Excerpt


The object was first noticed by a US early warning system designed to detect intercontinental ballistic missiles; it was flagged as an error as the trajectory, speed, and destination were well outside the parameters for a nuclear strike. What possible use would there be in firing a missile at remote Bouvet Island in the South Atlantic, especially if the telemetry that indicated the object came from a lunar orbit was to be believed.
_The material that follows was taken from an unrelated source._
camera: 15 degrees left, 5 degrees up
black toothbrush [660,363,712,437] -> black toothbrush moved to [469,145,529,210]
But remembering the Vela Incident of 1979, which may or may not have been a covert nuclear test, the US government duly warned Norway, which administered the remote and glacial rock in question. Bouvet Island was uninhabited but did feature an advanced weather station complete with a satellite link and video feed; the Norwegian government made this data available to the US as the object approached. It recorded impossible atmospheric conditions, a surge of radiation, and what appeared to be infrared or ultraviolet lights in the sky before the transmission was abruptly terminated. The object disappeared from scopes immediately afterward.

Unable to image the site due to heavy cloud cover, the light vessel USS Eldridge was dispatched to investigate with a hastily assembled American-Norwegian survey team aboard. Upon reaching a distance of approximately 6.2832km from Bouvet, contact with the Eldridge was lost after a few badly distorted final transmissions. A few pieces of debris traceable to the ship washed up on the coast of South Africa some months later. A second ship, the frigate HMAS Darwin, sought to investigate at the request of the American and Norwegian governments after the Eldridge vanished. It too vanished on reaching a position 6.2832km from shore.
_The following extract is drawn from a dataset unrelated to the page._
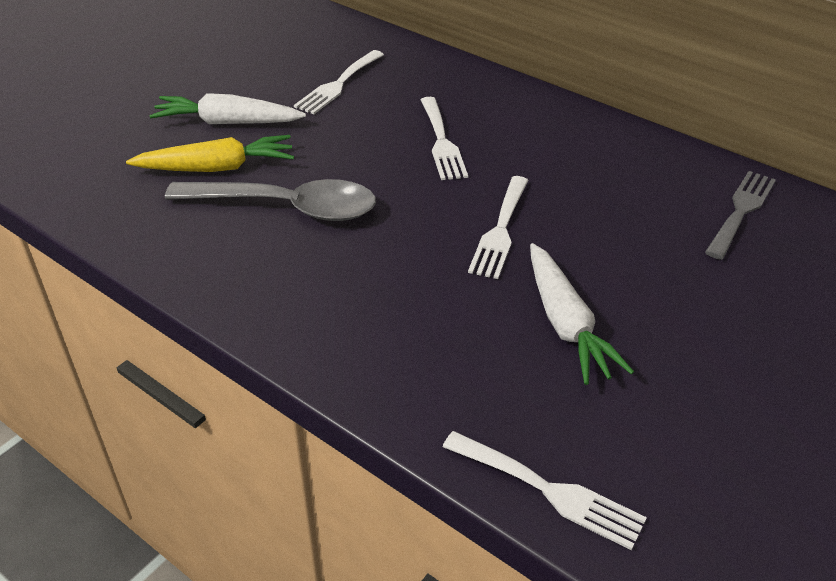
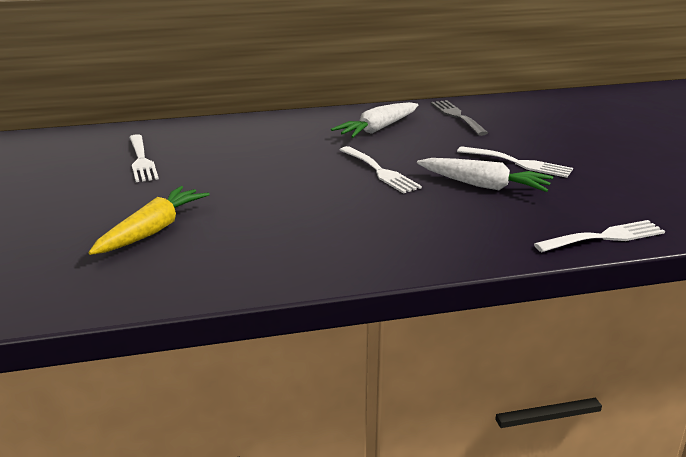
camera: 50 degrees left, 15 degrees down
white carrot [149,93,306,124] -> white carrot moved to [331,102,418,138]
grey spoon [165,179,376,221] -> none
white fork [421,97,468,180] -> white fork moved to [457,146,573,178]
With over 300 people now missing near Bouvet, any further attempts at investigation were suspended. Instead, several spy satellites equipped with radar and other advanced telemetry were moved to orbits above the island. In each case, the satellites malfunctioned shortly after arriving on station, as if they had been affected by a powerful electromagnetic pulse. Intense analysis of the fragmentary data seemed to indicate some kind of new construction on Bouvet and a series of bizarre trenches in the glaciers there. The designs and patterns of the structures and glacial trenches, such as they could be discerned, matched no known architecture.

Since that time, despite rampant speculation, no satellites, ships, or aircraft have approached Bouvet by order of the International Maritime Organization. Private vessels have attempted landings, often at the behest of fringe groups, but all have disappeared with only the occasional bit of scattered wreckage to attest their fate.

Whoever or whatever landed on Bouvet has not sought to interfere, but will brook no interference itself.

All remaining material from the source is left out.